INFORMATION: Begin
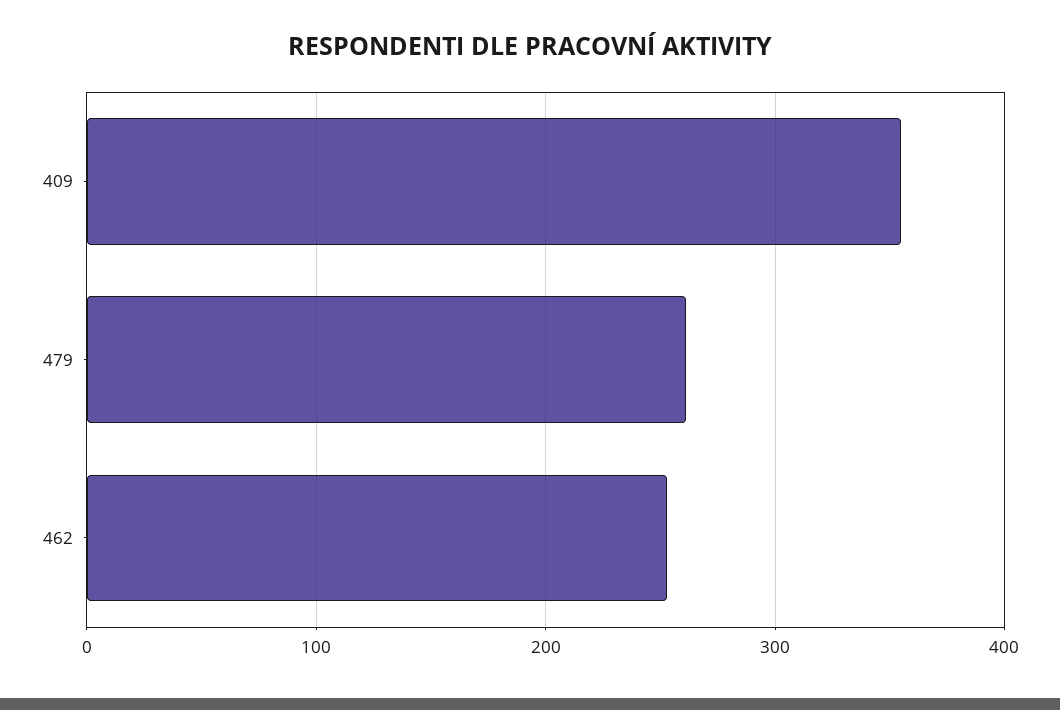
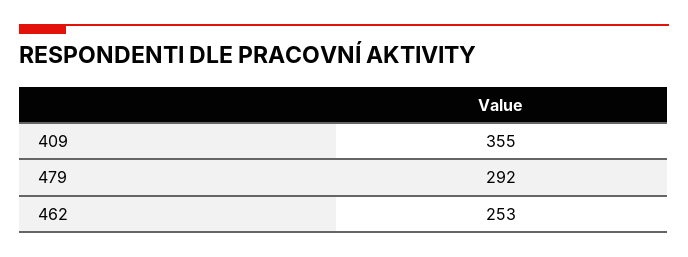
  {
    "409": 355,
-   "479": 260,
+   "479": 292,
    "462": 253
  }

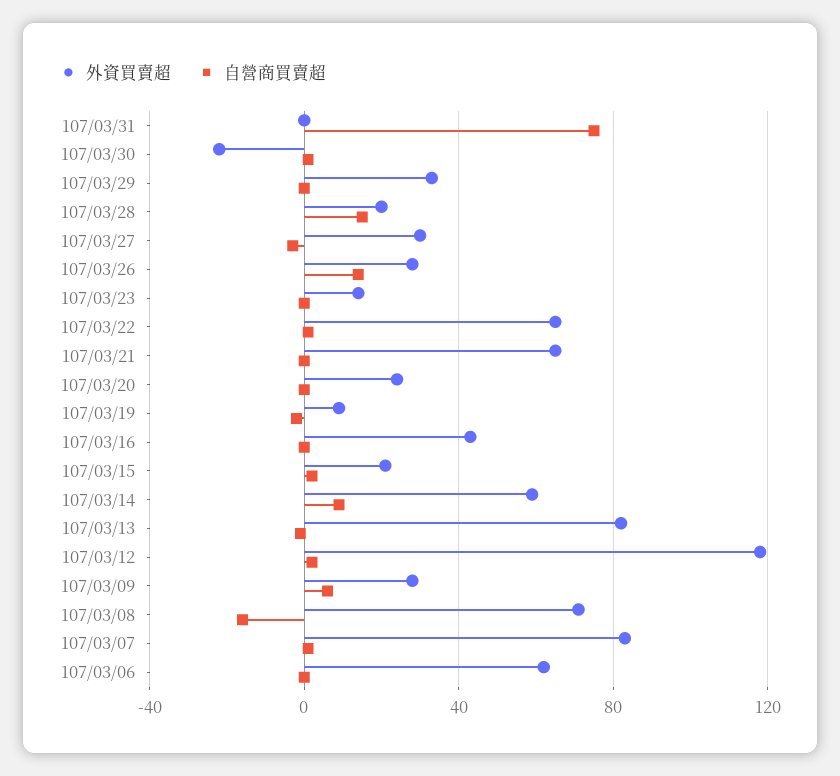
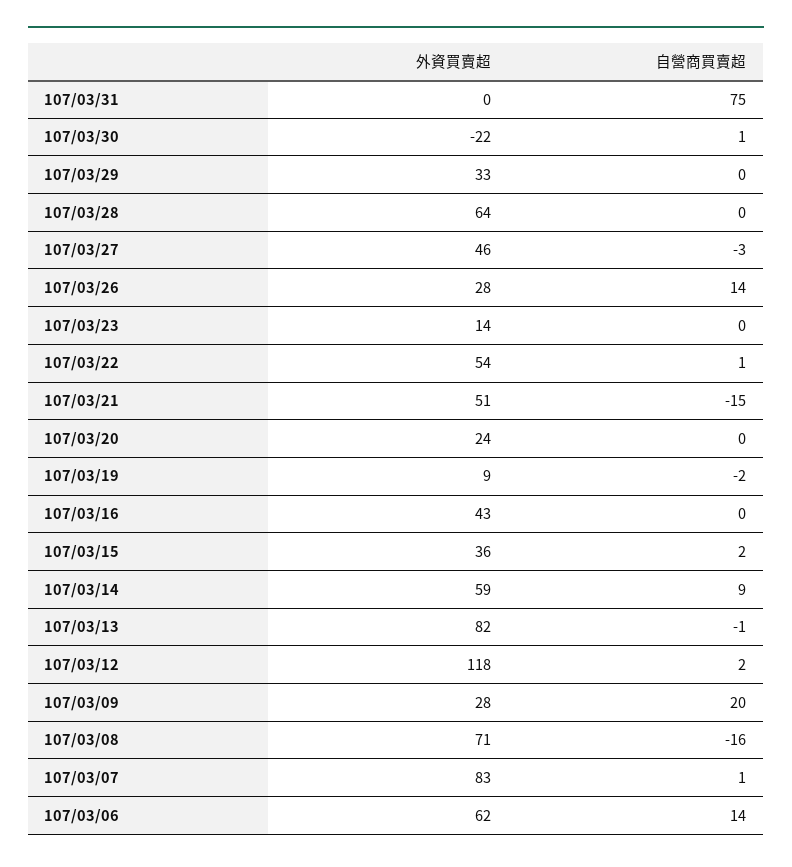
  {
    "外資買賣超": {
      "107/03/31": 0,
      "107/03/30": -22,
      "107/03/29": 33,
-     "107/03/28": 20,
+     "107/03/28": 64,
-     "107/03/27": 30,
+     "107/03/27": 46,
      "107/03/26": 28,
      "107/03/23": 14,
-     "107/03/22": 65,
+     "107/03/22": 54,
-     "107/03/21": 65,
+     "107/03/21": 51,
      "107/03/20": 24,
      "107/03/19": 9,
      "107/03/16": 43,
-     "107/03/15": 20,
+     "107/03/15": 36,
      "107/03/14": 59,
      "107/03/13": 82,
      "107/03/12": 118,
      "107/03/09": 28,
      "107/03/08": 71,
      "107/03/07": 83,
      "107/03/06": 62
    },
    "自營商買賣超": {
      "107/03/31": 75,
      "107/03/30": 1,
      "107/03/29": 0,
-     "107/03/28": 15,
+     "107/03/28": 0,
      "107/03/27": -3,
      "107/03/26": 14,
      "107/03/23": 0,
      "107/03/22": 1,
-     "107/03/21": 0,
+     "107/03/21": -15,
      "107/03/20": 0,
      "107/03/19": -2,
      "107/03/16": 0,
      "107/03/15": 2,
      "107/03/14": 9,
      "107/03/13": -1,
      "107/03/12": 2,
-     "107/03/09": 5,
+     "107/03/09": 20,
      "107/03/08": -16,
      "107/03/07": 1,
-     "107/03/06": 0
+     "107/03/06": 14
    }
  }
INFORMATION: End
TASK REQUIREMENTS: All entries are to be retyped exactly. Omit any embedded images.

ANSWER BELOW:
  {
    "409": 355,
-   "479": 260,
+   "479": 292,
    "462": 253
  }

  {
    "外資買賣超": {
      "107/03/31": 0,
      "107/03/30": -22,
      "107/03/29": 33,
-     "107/03/28": 20,
+     "107/03/28": 64,
-     "107/03/27": 30,
+     "107/03/27": 46,
      "107/03/26": 28,
      "107/03/23": 14,
-     "107/03/22": 65,
+     "107/03/22": 54,
-     "107/03/21": 65,
+     "107/03/21": 51,
      "107/03/20": 24,
      "107/03/19": 9,
      "107/03/16": 43,
-     "107/03/15": 20,
+     "107/03/15": 36,
      "107/03/14": 59,
      "107/03/13": 82,
      "107/03/12": 118,
      "107/03/09": 28,
      "107/03/08": 71,
      "107/03/07": 83,
      "107/03/06": 62
    },
    "自營商買賣超": {
      "107/03/31": 75,
      "107/03/30": 1,
      "107/03/29": 0,
-     "107/03/28": 15,
+     "107/03/28": 0,
      "107/03/27": -3,
      "107/03/26": 14,
      "107/03/23": 0,
      "107/03/22": 1,
-     "107/03/21": 0,
+     "107/03/21": -15,
      "107/03/20": 0,
      "107/03/19": -2,
      "107/03/16": 0,
      "107/03/15": 2,
      "107/03/14": 9,
      "107/03/13": -1,
      "107/03/12": 2,
-     "107/03/09": 5,
+     "107/03/09": 20,
      "107/03/08": -16,
      "107/03/07": 1,
-     "107/03/06": 0
+     "107/03/06": 14
    }
  }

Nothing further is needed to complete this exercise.